Re: Huge discrepancy between QTime and ElapsedTime

Posted by Yonik Seeley <yo...@lucidworks.com>.

On Wed, Aug 14, 2013 at 12:39 PM, Shawn Heisey <so...@elyograg.org> wrote:
> You also have grouping enabled.  From what I understand, that can be slow.
> If you turn that off, what happens to your elapsed times?

QTime would include that.  It includes everything up until the point
where the response starts streaming back (which is why it doesn't
include the time for loading stored document fields... that part is
streamed).

-Yonik
http:/lucidworks.com

Re: Huge discrepancy between QTime and ElapsedTime

Posted by Shawn Heisey <so...@elyograg.org>.

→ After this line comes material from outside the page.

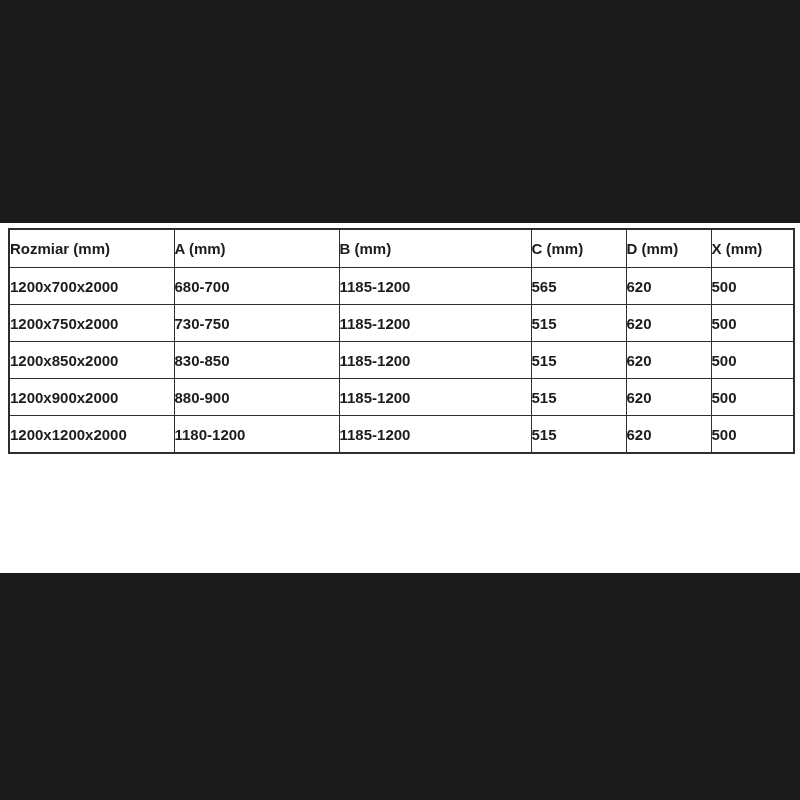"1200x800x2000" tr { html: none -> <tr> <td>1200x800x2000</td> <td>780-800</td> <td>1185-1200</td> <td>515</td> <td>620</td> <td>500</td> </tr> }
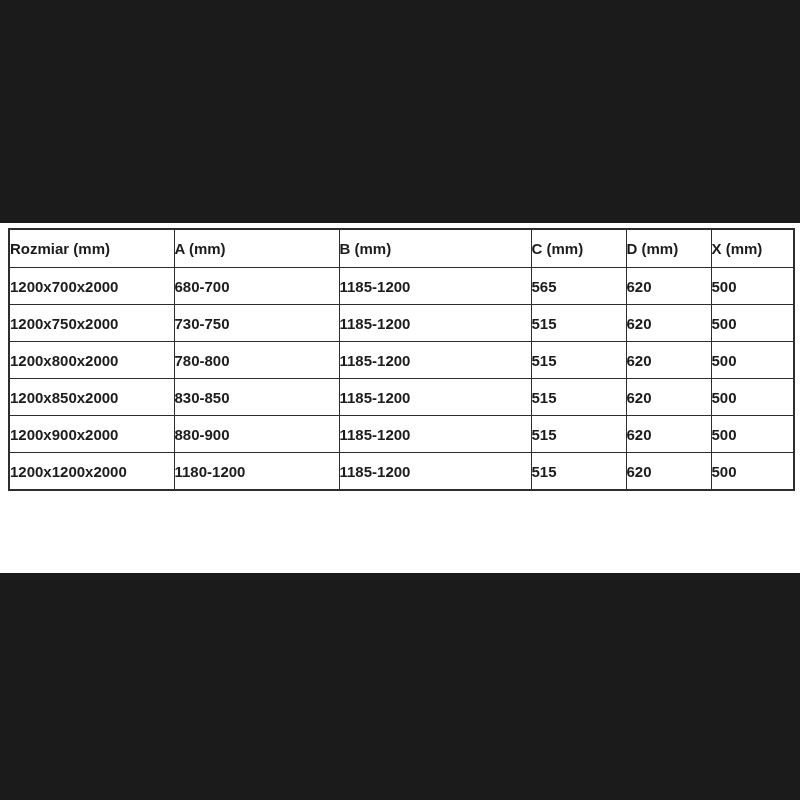"1200x900x2000" tr { html: <tr> <td>1200x900x2000</td> <td>880-900</td> <td>1185-1200</td> <td>515</td> <td>620</td> <td>500</td> </tr> -> none }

On 8/14/2013 9:09 AM, Jean-Sebastien Vachon wrote:
> I am running some benchmarks to tune our Solr 4.3 cloud and noticed that while the reported QTime is quite satisfactory (100 ms or so), the elapsed time is quite large (around 5 seconds). The collection contains 12.8M documents and the index size on disk is about 35 GB.. I have only one shard and 4 replicas (we intent to have 5 shards but wanted to see how Solr would perform with only one shard so that we could benefit from all Solr functions)

As your other reply from Scott says, you may be dealing with the fact
that Solr must fetch stored field data from the index on disk and
decompress it. Solr 4.1 and later have compressed stored fields. There
is no way other than writing custom Solr code to turn off the
compression. If the documents are very large, the decompression step
can be a big performance penalty.

You have a VERY large field list - fl parameter. Have you tried just
leaving that parameter off so that Solr will return all stored fields
instead of identifying each field? This might not help at all, I'm just
putting it out there as something to try.

You also have grouping enabled. From what I understand, that can be
slow. If you turn that off, what happens to your elapsed times?

Your free RAM vs. index size is good, assuming that there's nothing else
on your Solr servers. With 12.8 million documents plus the use of
grouping and sorting, you might need a larger java heap. Try increasing
it to 5GB as an initial test and see if that makes any difference,
either good or bad.

Your email says you checked for huge GC, but without knowing exactly how
you checked, it's difficult to know what you would have actually found.

Thanks,
Shawn